» Supplied material
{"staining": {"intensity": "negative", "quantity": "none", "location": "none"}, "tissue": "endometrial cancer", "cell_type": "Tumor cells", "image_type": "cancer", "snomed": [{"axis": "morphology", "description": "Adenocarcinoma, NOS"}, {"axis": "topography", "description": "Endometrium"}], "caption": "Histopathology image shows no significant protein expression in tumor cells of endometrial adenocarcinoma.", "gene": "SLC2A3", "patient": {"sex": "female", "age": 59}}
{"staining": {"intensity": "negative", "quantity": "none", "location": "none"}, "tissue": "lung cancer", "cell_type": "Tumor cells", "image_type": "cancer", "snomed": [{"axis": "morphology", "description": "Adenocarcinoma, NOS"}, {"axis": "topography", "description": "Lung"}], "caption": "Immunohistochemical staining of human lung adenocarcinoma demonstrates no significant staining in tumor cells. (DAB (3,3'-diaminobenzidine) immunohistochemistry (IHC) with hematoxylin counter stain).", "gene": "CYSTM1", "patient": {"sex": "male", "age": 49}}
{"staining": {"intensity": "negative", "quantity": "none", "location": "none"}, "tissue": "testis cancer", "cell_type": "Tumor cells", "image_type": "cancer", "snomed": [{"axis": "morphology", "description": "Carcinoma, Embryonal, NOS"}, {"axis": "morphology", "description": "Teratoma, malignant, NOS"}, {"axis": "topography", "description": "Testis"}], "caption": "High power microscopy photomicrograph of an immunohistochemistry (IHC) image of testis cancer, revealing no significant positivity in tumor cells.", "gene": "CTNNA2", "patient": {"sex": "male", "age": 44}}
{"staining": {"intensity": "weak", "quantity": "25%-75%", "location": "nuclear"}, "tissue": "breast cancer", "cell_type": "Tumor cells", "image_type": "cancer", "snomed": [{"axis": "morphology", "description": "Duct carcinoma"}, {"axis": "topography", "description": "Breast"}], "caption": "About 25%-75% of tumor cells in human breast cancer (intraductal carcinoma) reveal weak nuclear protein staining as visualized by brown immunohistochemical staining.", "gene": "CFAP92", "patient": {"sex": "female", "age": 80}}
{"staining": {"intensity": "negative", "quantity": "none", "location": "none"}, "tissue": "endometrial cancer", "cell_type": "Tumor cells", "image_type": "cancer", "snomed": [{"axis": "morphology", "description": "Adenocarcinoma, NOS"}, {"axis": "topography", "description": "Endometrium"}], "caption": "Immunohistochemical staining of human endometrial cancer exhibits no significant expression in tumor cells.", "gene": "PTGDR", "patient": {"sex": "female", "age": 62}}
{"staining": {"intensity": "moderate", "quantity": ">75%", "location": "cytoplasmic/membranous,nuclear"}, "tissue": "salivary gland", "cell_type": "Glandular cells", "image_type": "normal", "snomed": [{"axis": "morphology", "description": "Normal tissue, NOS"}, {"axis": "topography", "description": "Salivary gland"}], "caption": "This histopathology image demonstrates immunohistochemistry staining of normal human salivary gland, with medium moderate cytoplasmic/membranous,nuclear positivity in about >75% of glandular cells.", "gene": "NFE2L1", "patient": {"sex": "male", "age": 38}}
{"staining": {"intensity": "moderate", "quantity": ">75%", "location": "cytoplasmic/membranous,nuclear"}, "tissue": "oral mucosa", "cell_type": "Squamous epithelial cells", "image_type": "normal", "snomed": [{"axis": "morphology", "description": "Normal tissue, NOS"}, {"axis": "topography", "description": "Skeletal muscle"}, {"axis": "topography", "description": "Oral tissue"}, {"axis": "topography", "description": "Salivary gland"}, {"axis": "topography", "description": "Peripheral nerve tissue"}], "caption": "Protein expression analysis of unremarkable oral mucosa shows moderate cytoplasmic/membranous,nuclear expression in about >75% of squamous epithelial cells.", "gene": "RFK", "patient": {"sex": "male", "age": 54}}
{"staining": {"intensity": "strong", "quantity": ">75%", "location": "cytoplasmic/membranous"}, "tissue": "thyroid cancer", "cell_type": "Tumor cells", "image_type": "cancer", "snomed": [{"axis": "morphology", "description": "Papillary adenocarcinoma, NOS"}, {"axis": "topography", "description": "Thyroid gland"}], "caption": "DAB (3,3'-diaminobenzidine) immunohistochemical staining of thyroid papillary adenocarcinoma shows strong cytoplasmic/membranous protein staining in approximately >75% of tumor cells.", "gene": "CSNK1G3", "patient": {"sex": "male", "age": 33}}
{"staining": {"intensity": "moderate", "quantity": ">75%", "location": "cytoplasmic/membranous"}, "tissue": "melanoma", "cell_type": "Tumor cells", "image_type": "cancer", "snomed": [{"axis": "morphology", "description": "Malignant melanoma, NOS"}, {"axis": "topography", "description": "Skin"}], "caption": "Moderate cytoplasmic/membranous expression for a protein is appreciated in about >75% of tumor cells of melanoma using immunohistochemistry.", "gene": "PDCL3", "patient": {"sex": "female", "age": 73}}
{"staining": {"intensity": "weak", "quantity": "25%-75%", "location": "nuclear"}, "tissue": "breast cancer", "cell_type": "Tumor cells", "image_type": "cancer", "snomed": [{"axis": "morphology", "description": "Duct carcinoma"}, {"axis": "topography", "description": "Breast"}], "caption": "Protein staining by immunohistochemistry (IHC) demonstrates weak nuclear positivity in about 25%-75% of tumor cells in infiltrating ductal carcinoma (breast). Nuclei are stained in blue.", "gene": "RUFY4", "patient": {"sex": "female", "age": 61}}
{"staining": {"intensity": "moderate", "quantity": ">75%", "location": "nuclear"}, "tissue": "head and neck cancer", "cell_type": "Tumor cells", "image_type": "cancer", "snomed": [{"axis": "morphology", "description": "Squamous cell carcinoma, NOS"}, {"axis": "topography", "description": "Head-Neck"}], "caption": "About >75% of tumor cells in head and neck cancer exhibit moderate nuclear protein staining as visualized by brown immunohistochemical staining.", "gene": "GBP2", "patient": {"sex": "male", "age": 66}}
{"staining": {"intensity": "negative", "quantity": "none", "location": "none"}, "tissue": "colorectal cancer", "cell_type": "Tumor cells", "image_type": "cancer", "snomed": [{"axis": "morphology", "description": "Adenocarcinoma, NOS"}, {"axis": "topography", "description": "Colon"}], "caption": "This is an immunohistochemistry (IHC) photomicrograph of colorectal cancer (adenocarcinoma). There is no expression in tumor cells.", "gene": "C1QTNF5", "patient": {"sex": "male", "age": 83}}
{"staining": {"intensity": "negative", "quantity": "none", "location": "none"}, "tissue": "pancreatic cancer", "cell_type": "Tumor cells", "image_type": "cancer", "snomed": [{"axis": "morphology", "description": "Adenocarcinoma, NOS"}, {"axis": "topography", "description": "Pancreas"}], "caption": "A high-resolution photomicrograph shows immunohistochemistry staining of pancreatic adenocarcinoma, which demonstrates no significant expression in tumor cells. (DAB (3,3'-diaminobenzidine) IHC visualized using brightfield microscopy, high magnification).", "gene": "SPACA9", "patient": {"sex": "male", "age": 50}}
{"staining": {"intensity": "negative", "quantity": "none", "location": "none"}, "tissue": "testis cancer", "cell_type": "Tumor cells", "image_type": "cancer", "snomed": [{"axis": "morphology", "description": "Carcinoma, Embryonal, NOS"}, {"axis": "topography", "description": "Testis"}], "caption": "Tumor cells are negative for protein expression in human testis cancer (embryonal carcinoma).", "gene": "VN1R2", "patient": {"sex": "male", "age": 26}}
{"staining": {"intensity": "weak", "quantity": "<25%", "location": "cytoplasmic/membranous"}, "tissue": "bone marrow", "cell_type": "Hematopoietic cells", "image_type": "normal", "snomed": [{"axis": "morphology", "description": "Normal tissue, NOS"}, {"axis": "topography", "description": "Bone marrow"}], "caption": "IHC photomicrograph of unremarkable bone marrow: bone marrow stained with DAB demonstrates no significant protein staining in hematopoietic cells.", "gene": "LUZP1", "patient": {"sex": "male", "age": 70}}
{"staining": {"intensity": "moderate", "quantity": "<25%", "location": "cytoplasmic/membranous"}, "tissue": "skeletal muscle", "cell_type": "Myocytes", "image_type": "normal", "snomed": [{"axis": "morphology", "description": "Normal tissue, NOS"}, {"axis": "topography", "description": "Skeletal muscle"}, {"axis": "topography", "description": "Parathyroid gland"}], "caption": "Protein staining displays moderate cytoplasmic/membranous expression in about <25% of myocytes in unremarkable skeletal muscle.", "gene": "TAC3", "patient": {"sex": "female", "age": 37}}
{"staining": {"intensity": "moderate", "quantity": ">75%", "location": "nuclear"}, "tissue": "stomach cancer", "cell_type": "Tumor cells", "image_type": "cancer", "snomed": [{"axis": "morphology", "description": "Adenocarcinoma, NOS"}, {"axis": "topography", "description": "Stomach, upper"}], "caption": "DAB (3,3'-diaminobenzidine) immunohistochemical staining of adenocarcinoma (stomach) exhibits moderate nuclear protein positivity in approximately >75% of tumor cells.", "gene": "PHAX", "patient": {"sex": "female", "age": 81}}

» Problem to solve
All lines from the start of the entries through the line where "cells in human" sits should be duplicated exactly, with nothing else in the output.

» Answer
{"staining": {"intensity": "negative", "quantity": "none", "location": "none"}, "tissue": "endometrial cancer", "cell_type": "Tumor cells", "image_type": "cancer", "snomed": [{"axis": "morphology", "description": "Adenocarcinoma, NOS"}, {"axis": "topography", "description": "Endometrium"}], "caption": "Histopathology image shows no significant protein expression in tumor cells of endometrial adenocarcinoma.", "gene": "SLC2A3", "patient": {"sex": "female", "age": 59}}
{"staining": {"intensity": "negative", "quantity": "none", "location": "none"}, "tissue": "lung cancer", "cell_type": "Tumor cells", "image_type": "cancer", "snomed": [{"axis": "morphology", "description": "Adenocarcinoma, NOS"}, {"axis": "topography", "description": "Lung"}], "caption": "Immunohistochemical staining of human lung adenocarcinoma demonstrates no significant staining in tumor cells. (DAB (3,3'-diaminobenzidine) immunohistochemistry (IHC) with hematoxylin counter stain).", "gene": "CYSTM1", "patient": {"sex": "male", "age": 49}}
{"staining": {"intensity": "negative", "quantity": "none", "location": "none"}, "tissue": "testis cancer", "cell_type": "Tumor cells", "image_type": "cancer", "snomed": [{"axis": "morphology", "description": "Carcinoma, Embryonal, NOS"}, {"axis": "morphology", "description": "Teratoma, malignant, NOS"}, {"axis": "topography", "description": "Testis"}], "caption": "High power microscopy photomicrograph of an immunohistochemistry (IHC) image of testis cancer, revealing no significant positivity in tumor cells.", "gene": "CTNNA2", "patient": {"sex": "male", "age": 44}}
{"staining": {"intensity": "weak", "quantity": "25%-75%", "location": "nuclear"}, "tissue": "breast cancer", "cell_type": "Tumor cells", "image_type": "cancer", "snomed": [{"axis": "morphology", "description": "Duct carcinoma"}, {"axis": "topography", "description": "Breast"}], "caption": "About 25%-75% of tumor cells in human breast cancer (intraductal carcinoma) reveal weak nuclear protein staining as visualized by brown immunohistochemical staining.", "gene": "CFAP92", "patient": {"sex": "female", "age": 80}}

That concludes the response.